Thats funny stuff!!!!
7.15.05 @ 1:57p
Reminds me of my favorite guote from Old School:
Well, um, actually a pretty nice little Saturday, we're going to go to Home Depot. Yeah, buy some wallpaper, maybe get some flooring, stuff like that. Maybe Bed, Bath, & Beyond, I don't know, I don't know if we'll have enough time.
7.15.05 @ 2:00p
Totally! We may have kids but Mike is Frank the Tank all the way.
7.15.05 @ 2:03p
Drew, the only guitar I've played since the girls were born has been for them. But I see it as temporary. I'm recording again with every intention of putting a band together soon.
I can't say it's a good thing if you quit. You have an uncanny sense of natural time.
The change that comes with fatherhood is drastic and inevitable. Mike will go through it too.
7.15.05 @ 2:15p
Who knows what will happen in the upcoming year? I could miss playing music more than I thought and give up all the other things I do to play. However, it would definatly have to be on my families terms.

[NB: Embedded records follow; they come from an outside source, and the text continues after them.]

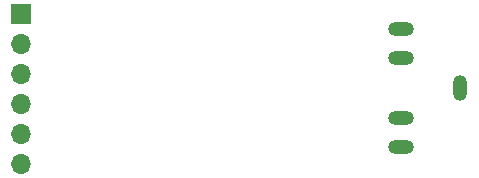
<source format=gbs>
%TF.GenerationSoftware,KiCad,Pcbnew,(6.0.5)*%
%TF.CreationDate,2024-01-21T09:56:38+01:00*%
%TF.ProjectId,pmod_audio_mono,706d6f64-5f61-4756-9469-6f5f6d6f6e6f,rev?*%
%TF.SameCoordinates,Original*%
%TF.FileFunction,Soldermask,Bot*%
%TF.FilePolarity,Negative*%
%FSLAX46Y46*%
G04 Gerber Fmt 4.6, Leading zero omitted, Abs format (unit mm)*
G04 Created by KiCad (PCBNEW (6.0.5)) date 2024-01-21 09:56:38*
%MOMM*%
%LPD*%
G01*
G04 APERTURE LIST*
%ADD10R,1.700000X1.700000*%
%ADD11O,1.700000X1.700000*%
%ADD12O,2.200000X1.200000*%
%ADD13O,1.200000X2.200000*%
G04 APERTURE END LIST*
D10*
%TO.C,PMOD1*%
X134850000Y-92710000D03*
D11*
X134850000Y-95250000D03*
X134850000Y-97790000D03*
X134850000Y-100330000D03*
X134850000Y-102870000D03*
X134850000Y-105410000D03*
%TD*%
D12*
%TO.C,J1*%
X167000000Y-104000000D03*
X167000000Y-101500000D03*
D13*
X172000000Y-99000000D03*
D12*
X167000000Y-94000000D03*
X167000000Y-96500000D03*
%TD*%
M02*

</source>
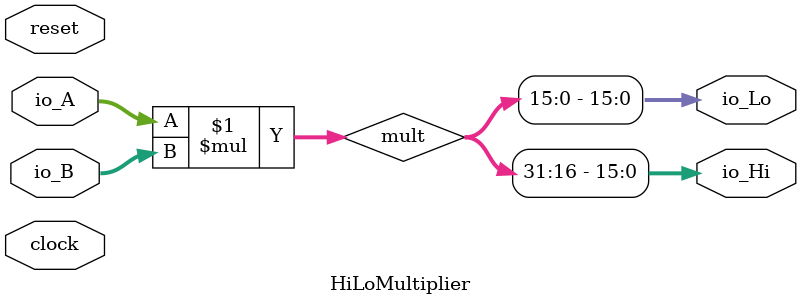
<source format=v>
module HiLoMultiplier(
  input         clock,
  input         reset,
  input  [15:0] io_A,
  input  [15:0] io_B,
  output [15:0] io_Hi,
  output [15:0] io_Lo
);
  wire [31:0] mult = io_A * io_B; // @[HiLoMultiplier.scala 14:19]
  assign io_Hi = mult[31:16]; // @[HiLoMultiplier.scala 16:16]
  assign io_Lo = mult[15:0]; // @[HiLoMultiplier.scala 15:16]
endmodule

</source>
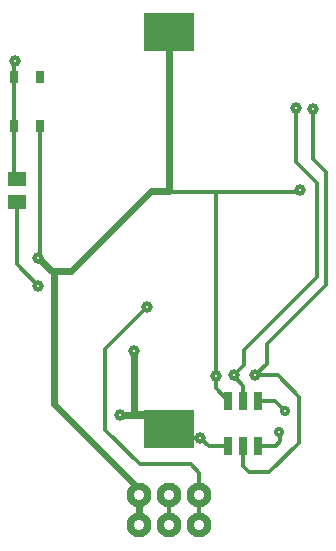
<source format=gbr>
G04 DipTrace 3.2.0.1*
G04 Íèæíèé.gbr*
%MOMM*%
G04 #@! TF.FileFunction,Copper,L2,Bot*
G04 #@! TF.Part,Single*
%AMOUTLINE9*
4,1,4,
-0.3758,0.7496,
0.3742,0.75043,
0.3758,-0.7496,
-0.3742,-0.75043,
-0.3758,0.7496,
0*%
%ADD15C,0.3*%
%ADD30C,0.9*%
G04 #@! TA.AperFunction,Conductor*
%ADD16C,0.6*%
%ADD22R,1.5X1.3*%
%ADD26R,0.7X1.1*%
G04 #@! TA.AperFunction,ComponentPad*
%ADD27C,2.1*%
%ADD28R,4.2X3.2*%
G04 #@! TA.AperFunction,ViaPad*
%ADD29C,1.0*%
%ADD64OUTLINE9*%
%FSLAX35Y35*%
G04*
G71*
G90*
G75*
G01*
G04 Bottom*
%LPD*%
X-254000Y-3150000D2*
D16*
Y-2839810D1*
X-973067Y-2120743D1*
Y-998817D1*
X-992040D1*
X-1106547Y-884310D1*
X-973067Y-998817D2*
X-832970D1*
X-154003Y-319850D1*
X-3483D1*
Y989360D1*
X-1097727Y232953D2*
D15*
Y-875490D1*
X-1106547Y-884310D1*
X395600Y-1881167D2*
Y-326133D1*
X-154003D1*
Y-319850D1*
X1108917Y-312217D2*
X1119900Y-323200D1*
X-133D1*
X-3483Y-319850D1*
X501683Y-2098333D2*
Y-2092303D1*
X398163Y-1988783D1*
Y-1883727D1*
X395600Y-1881167D1*
X-418780Y-2210937D2*
D16*
Y-2214270D1*
X-116730D1*
D15*
X0Y-2331000D1*
X-297217Y-1668800D2*
D16*
Y-2195840D1*
D15*
X0D1*
Y-2331000D1*
X-1289510Y-409070D2*
Y-937387D1*
X-1107593Y-1119303D1*
X264207Y-2405507D2*
X74507D1*
X0Y-2331000D1*
X502090Y-2475337D2*
X334037D1*
X264207Y-2405507D1*
X0Y-2896000D2*
Y-3150000D1*
X254000D2*
Y-2702043D1*
X184340Y-2632383D1*
X-249387D1*
X-542870Y-2338900D1*
Y-1652050D1*
X-190247Y-1299427D1*
X-187877Y-1301797D1*
X755683Y-2098060D2*
X897367D1*
X979887Y-2180580D1*
X756093Y-2475060D2*
X900747D1*
X937503Y-2438303D1*
Y-2360080D1*
X929383D1*
X1076127Y383280D2*
Y-74327D1*
X1254863Y-253063D1*
Y-1048343D1*
X637217Y-1665990D1*
Y-1787290D1*
X545733Y-1878770D1*
Y-1888453D1*
X628680Y-1971397D1*
Y-2098197D1*
X1220027Y379257D2*
Y-49317D1*
X1330990Y-160280D1*
Y-1110470D1*
X826070Y-1615390D1*
Y-1780570D1*
X727337Y-1879303D1*
X917550D1*
X1099297Y-2061050D1*
Y-2448080D1*
X848650Y-2698730D1*
X674177D1*
X625123Y-2649677D1*
Y-2479167D1*
X629093Y-2475197D1*
X-1312727Y647953D2*
Y232953D1*
Y-195853D1*
X-1289510Y-219070D1*
X-1312727Y647953D2*
Y783380D1*
X-1308273D1*
D29*
X1108917Y-312217D3*
X-418780Y-2210937D3*
X-187877Y-1301797D3*
X1076127Y383280D3*
X1220027Y379257D3*
X545733Y-1878770D3*
X727337Y-1879303D3*
X-297217Y-1668800D3*
X-1107593Y-1119303D3*
X-1106547Y-884310D3*
X-1308273Y783380D3*
X264207Y-2405507D3*
X395600Y-1881167D3*
D30*
X929383Y-2360080D3*
X979887Y-2180580D3*
D22*
X-1289510Y-409070D3*
Y-219070D3*
D26*
X-1097727Y232953D3*
X-1312727D3*
X-1097727Y647953D3*
X-1312727D3*
D27*
X-254000Y-3150000D3*
X0D3*
X254000D3*
X-254000Y-2896000D3*
X0D3*
X254000D3*
D28*
X0Y1031000D3*
Y-2331000D3*
D64*
X502090Y-2475337D3*
X629093Y-2475197D3*
X756093Y-2475060D3*
X501683Y-2098333D3*
X628680Y-2098197D3*
X755683Y-2098060D3*
G04 Bottom Clear*
%LPC*%
D15*
X1108917Y-312217D3*
X-418780Y-2210937D3*
X-187877Y-1301797D3*
X1076127Y383280D3*
X1220027Y379257D3*
X545733Y-1878770D3*
X727337Y-1879303D3*
X-297217Y-1668800D3*
X-1107593Y-1119303D3*
X-1106547Y-884310D3*
X-1308273Y783380D3*
X264207Y-2405507D3*
X395600Y-1881167D3*
X929383Y-2360080D3*
X979887Y-2180580D3*
D30*
X-254000Y-3150000D3*
X0D3*
X254000D3*
X-254000Y-2896000D3*
X0D3*
X254000D3*
M02*

</source>
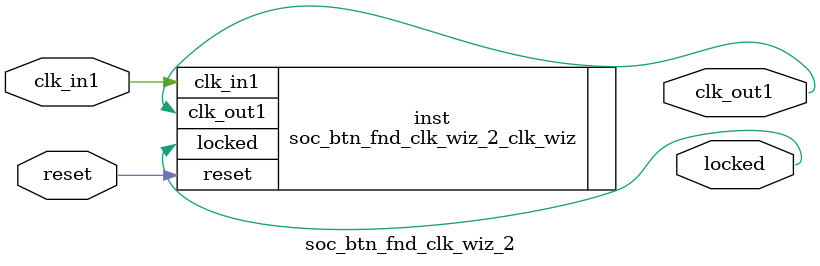
<source format=v>


`timescale 1ps/1ps

(* CORE_GENERATION_INFO = "soc_btn_fnd_clk_wiz_2,clk_wiz_v6_0_15_0_0,{component_name=soc_btn_fnd_clk_wiz_2,use_phase_alignment=true,use_min_o_jitter=false,use_max_i_jitter=false,use_dyn_phase_shift=false,use_inclk_switchover=false,use_dyn_reconfig=false,enable_axi=0,feedback_source=FDBK_AUTO,PRIMITIVE=MMCM,num_out_clk=1,clkin1_period=10.000,clkin2_period=10.000,use_power_down=false,use_reset=true,use_locked=true,use_inclk_stopped=false,feedback_type=SINGLE,CLOCK_MGR_TYPE=NA,manual_override=false}" *)

module soc_btn_fnd_clk_wiz_2 
 (
  // Clock out ports
  output        clk_out1,
  // Status and control signals
  input         reset,
  output        locked,
 // Clock in ports
  input         clk_in1
 );

  soc_btn_fnd_clk_wiz_2_clk_wiz inst
  (
  // Clock out ports  
  .clk_out1(clk_out1),
  // Status and control signals               
  .reset(reset), 
  .locked(locked),
 // Clock in ports
  .clk_in1(clk_in1)
  );

endmodule

</source>
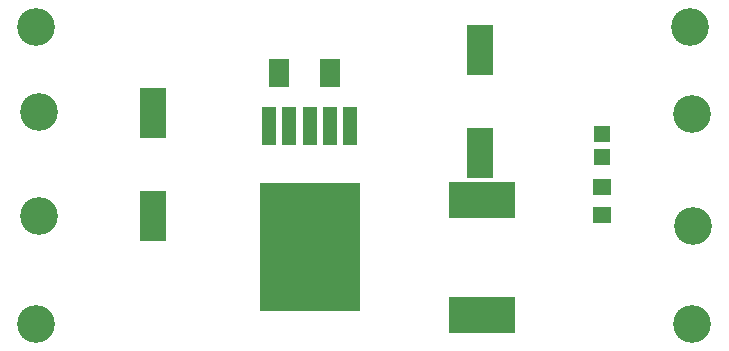
<source format=gbr>
G04 EAGLE Gerber RS-274X export*
G75*
%MOMM*%
%FSLAX34Y34*%
%LPD*%
%INSoldermask Top*%
%IPPOS*%
%AMOC8*
5,1,8,0,0,1.08239X$1,22.5*%
G01*
%ADD10R,2.203200X4.303200*%
%ADD11R,1.773200X2.423200*%
%ADD12C,3.203200*%
%ADD13R,5.603200X3.103200*%
%ADD14R,1.503200X1.353200*%
%ADD15R,1.403200X1.403200*%
%ADD16R,1.219200X3.253200*%
%ADD17R,8.583200X10.863200*%


D10*
X125730Y204790D03*
X125730Y117790D03*
X402590Y258130D03*
X402590Y171130D03*
D11*
X275590Y238760D03*
X232390Y238760D03*
D12*
X29210Y205740D03*
X581660Y204470D03*
X26670Y278130D03*
X26670Y26670D03*
X581660Y26670D03*
X580390Y278130D03*
D13*
X403860Y34050D03*
X403860Y131050D03*
D14*
X505460Y142240D03*
X505460Y118740D03*
D15*
X505460Y167640D03*
X505460Y187640D03*
D16*
X292100Y194310D03*
X275080Y194310D03*
X258060Y194310D03*
X241040Y194310D03*
X224020Y194310D03*
D17*
X258060Y91290D03*
D12*
X29210Y118110D03*
X582930Y109220D03*
M02*

</source>
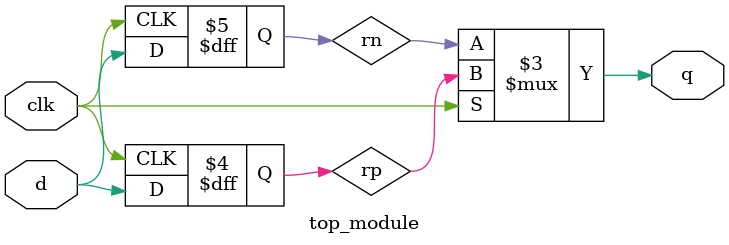
<source format=sv>
module top_module(
  input clk,
  input d,
  output q
);
  reg rp, rn;
  always @(negedge clk) begin
    rn <= d;
  end
  always @(posedge clk) begin
    rp <= d;
  end
  assign q = clk ? rp : rn;
endmodule

</source>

For right now I enjoy spending time at home, watching the kid grow and learn. It is amazing how fast he has gone from immobility to chasing the cats around the room. I also really enjoy the ability to go out and play lacrosse and soccer. This gives me the opportunity to do that. If you love something let it go...blahblahblah.
7.15.05 @ 2:33p
I give it two years before you pawn the kid for a new guitar. Or at least put him up for adoption to get back to business.
7.17.05 @ 3:37p
See these are the reasons I thank God I'm gay and single and have no children. I'm too much of a hedonist to take on the responsibility of caring for a kid. That, plus for every example of one good parent I can produce ten examples of bad parents.
7.17.05 @ 11:55p
I dont know, I tend to know more good parents than bad parents!!!